El niño y el coro

Luis Jorge Boone escribe "las evocaciones de un niño que mira con asombro cómo agoniza su entorno familiar", en Toda la soledad del centro de la tierra

Una historia coral que narra las vicisitudes de un niño en busca de sus padres
Roberto Pliego
Ciudad de México /

Hermann Broch decía que escribir es tanto como respirar: las frases deberían seguir un ritmo que en su mejor versión remitirían a la armonía musical. El ruido guarda silencio ante una cadenciosa sonoridad.

La primera sorpresa que nos depara Toda la soledad del centro de la Tierra (Alfaguara) proviene del ritmo sonoro de su estilo, de su respiración. Luis Jorge Boone ha encontrado una voz para narrar la extinción de algunos poblados del norte de México a manos de grupos delincuenciales animados por el deseo único de la contemplación del dolor. Esa voz recuerda al niño que fue y, en vez de la indignación lacrimosa tan del gusto de muchos militantes políticos que juegan a ser novelistas, elige la cadencia de un responso. Eso significa que no encontramos desgarraduras de piel ni denuncias desde la tribuna de la superioridad moral; tampoco balaceras, descuartizados o parafernalia al servicio de la nota roja. Lo que llega hasta nosotros son las evocaciones de un niño que mira con asombro cómo agoniza su entorno familiar y el de los sobrevivientes a la barbarie. Así que solo tenemos decisiones poderosamente literarias.

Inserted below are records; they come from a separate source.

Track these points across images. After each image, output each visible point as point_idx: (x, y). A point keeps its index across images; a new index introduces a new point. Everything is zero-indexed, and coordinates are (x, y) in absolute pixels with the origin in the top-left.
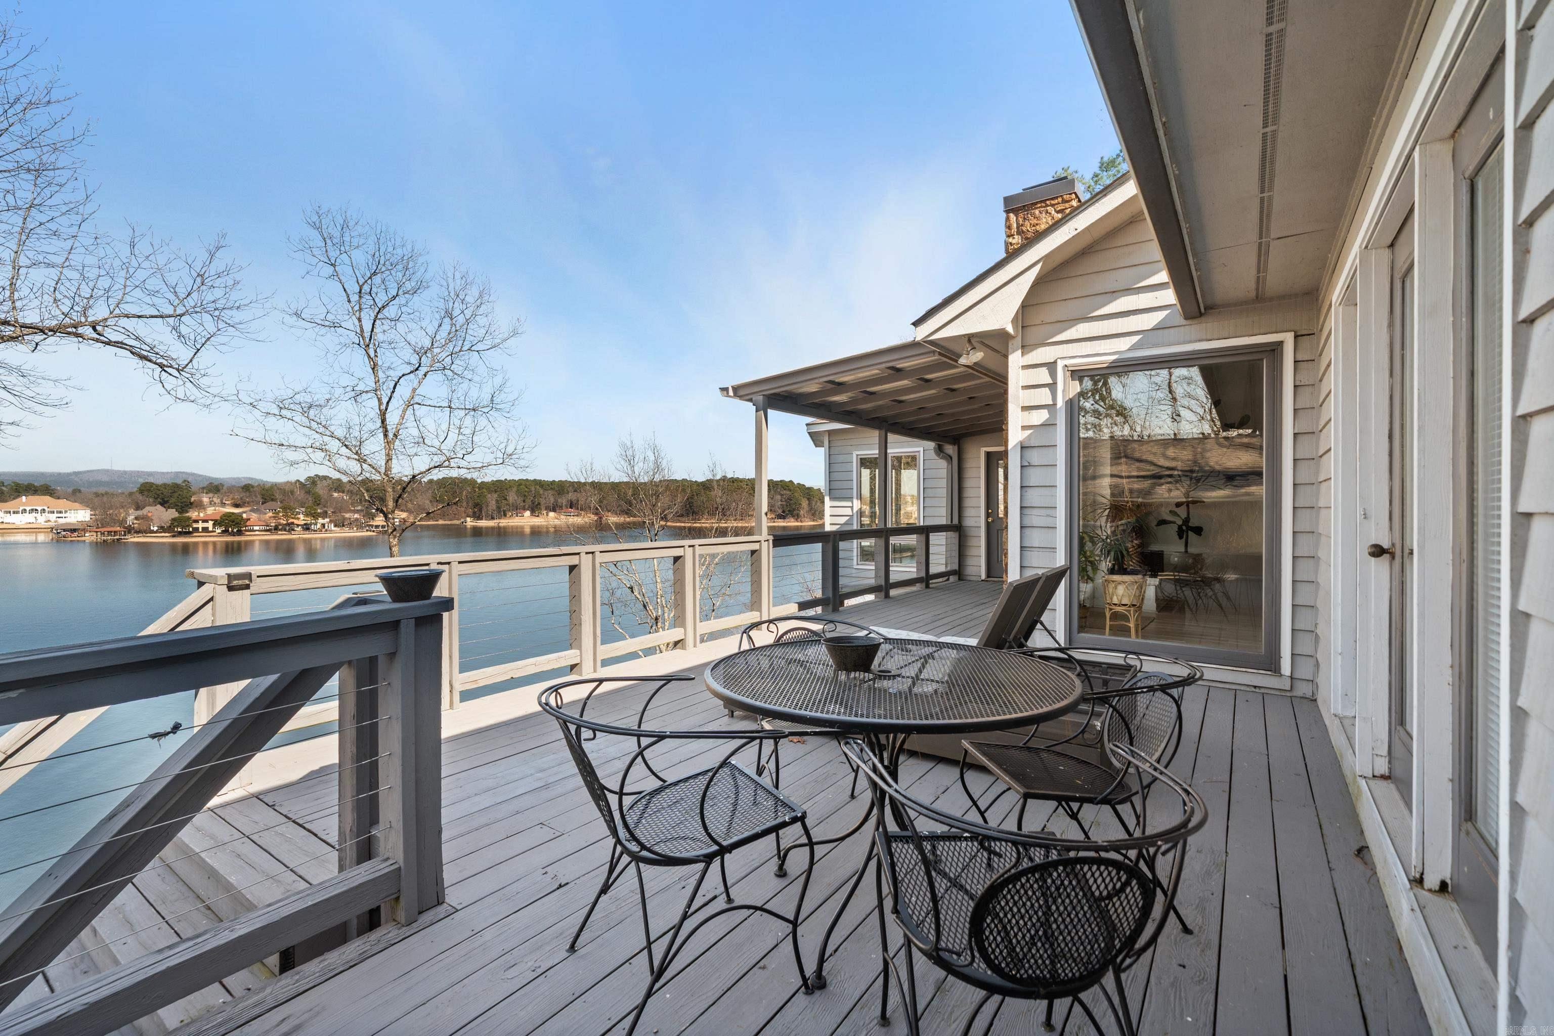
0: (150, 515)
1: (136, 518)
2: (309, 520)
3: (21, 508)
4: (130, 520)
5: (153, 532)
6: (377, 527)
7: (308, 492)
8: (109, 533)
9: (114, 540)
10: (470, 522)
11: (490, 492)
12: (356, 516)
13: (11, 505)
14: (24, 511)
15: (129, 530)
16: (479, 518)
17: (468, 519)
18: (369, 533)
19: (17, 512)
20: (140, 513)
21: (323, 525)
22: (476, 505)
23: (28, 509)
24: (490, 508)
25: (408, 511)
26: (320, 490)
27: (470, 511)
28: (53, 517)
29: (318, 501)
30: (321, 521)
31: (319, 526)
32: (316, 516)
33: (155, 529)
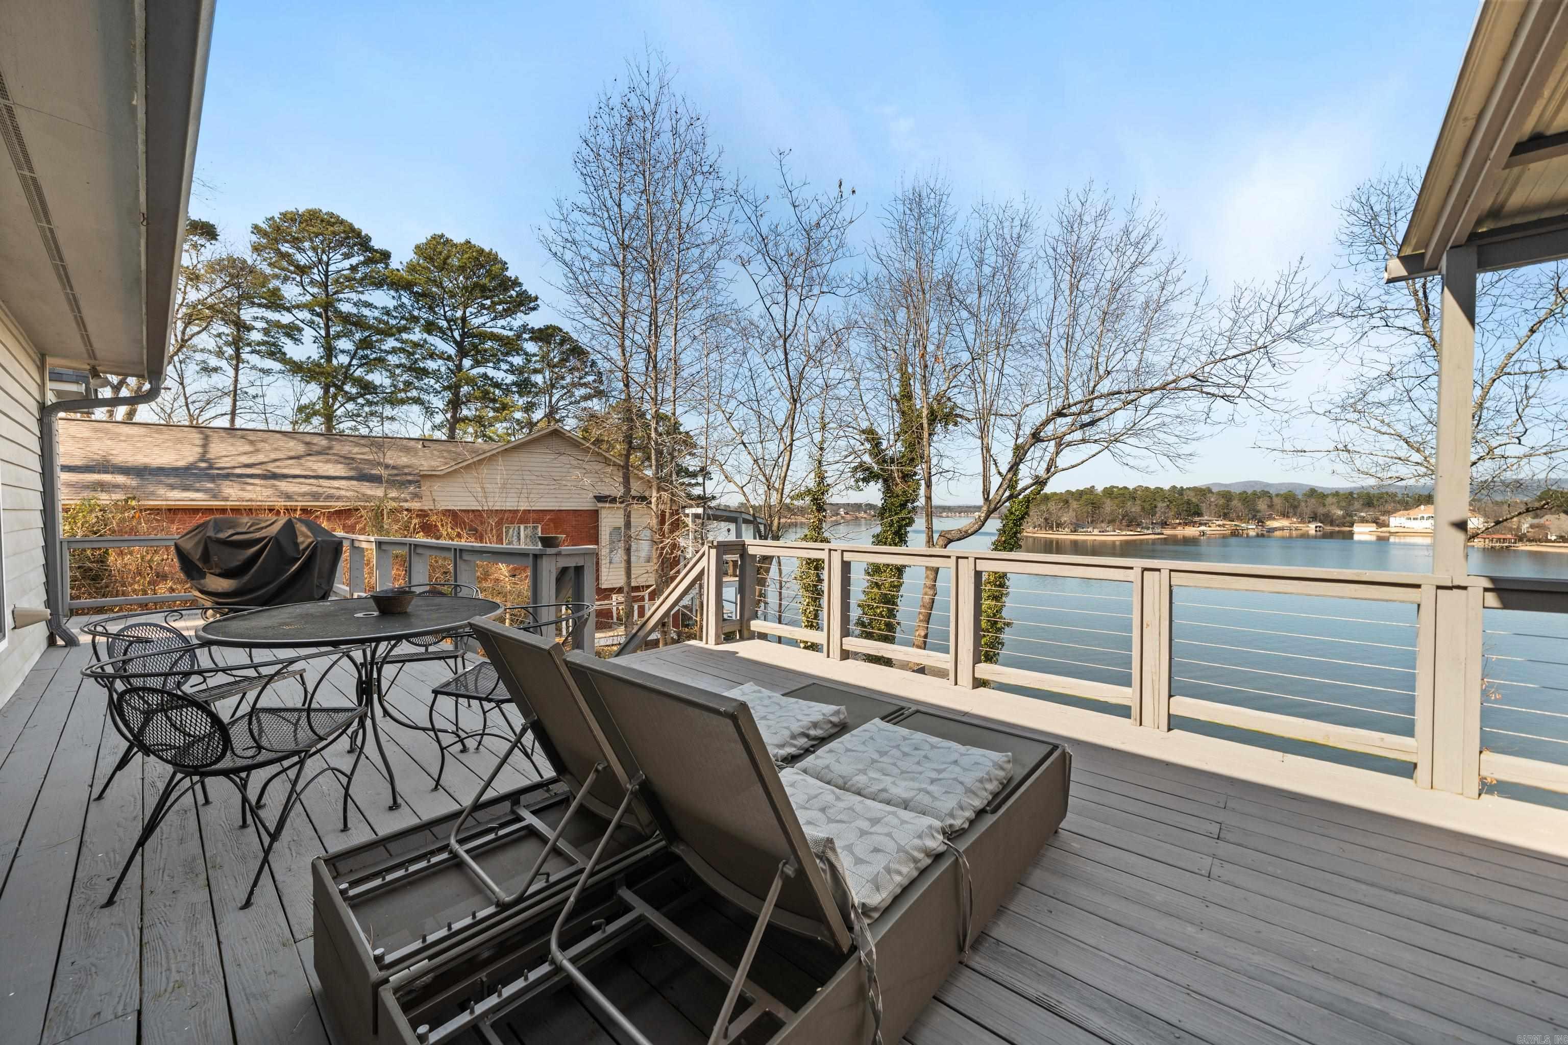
0: (1547, 523)
1: (1532, 526)
3: (1420, 516)
4: (1525, 527)
5: (1550, 541)
8: (1499, 540)
9: (1502, 547)
13: (1413, 513)
14: (1423, 518)
15: (1521, 538)
19: (1416, 519)
20: (1536, 521)
23: (1426, 516)
33: (1553, 538)
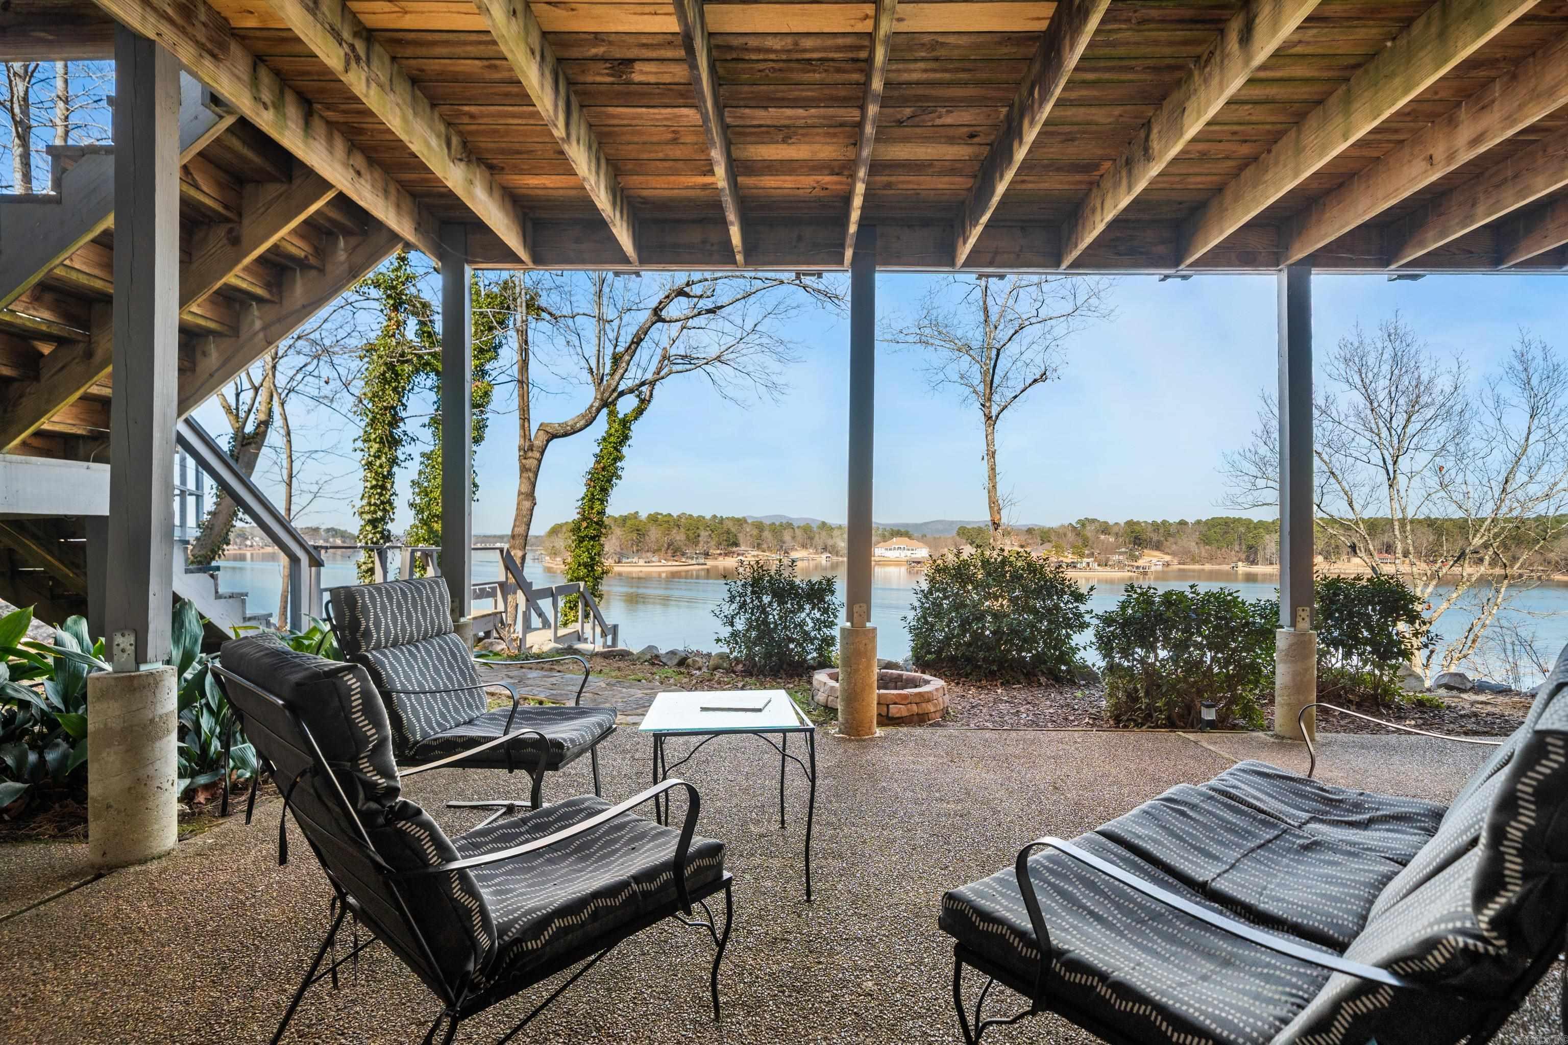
2: (1076, 559)
6: (1138, 567)
7: (1078, 534)
10: (1242, 568)
11: (1269, 532)
12: (1121, 557)
16: (1254, 562)
17: (1240, 564)
18: (1130, 574)
21: (1088, 564)
22: (1250, 547)
23: (896, 547)
24: (1268, 552)
25: (1173, 554)
26: (1090, 531)
27: (1243, 557)
28: (909, 553)
29: (1086, 543)
30: (1086, 560)
31: (1084, 564)
32: (1082, 556)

Como Toda la soledad del centro de la Tierra es la pervivencia de un tono, apenas y desarrolla una historia. Muestra tan solo a un niño al amparo de su abuela que desea la invisibilidad para ocultarse de una prole de primos sin asidero y de una realidad que se manifiesta en la destrucción paulatina de la vida humana y sus representaciones. En cierto momento, ese niño abandona la casa adoptiva para ir en busca de sus padres, quienes le dieron la espalda años atrás. Eso es todo y qué importa, cuando el empeño primordial es la escritura.

Una buena novela aspira a ser una visión de mundo. Toda la soledad del centro de la Tierra es justamente eso. Junto a la voz del niño, Boone ha convocado a un coro anónimo por cuyas invocaciones llegan hasta nosotros las noticias de exterminio. No es caprichoso suponer que está conformado por todos aquellos que ahora yacen en un pozo profundo, la morada última de un sinfín de desaparecidos. Ahí, en esos signos —un relato infantil, un coro, un pozo, el abandono mudo de un pueblo—, podríamos cifrar el destino de vastas regiones de México, y eso sin necesidad de invocar a un pistolero, un narco y un periodista. La literatura elevada, y Toda la soledad del centro de la Tierra tiene un lugar en ella, es un esfuerzo por responder imaginativamente al sinsentido.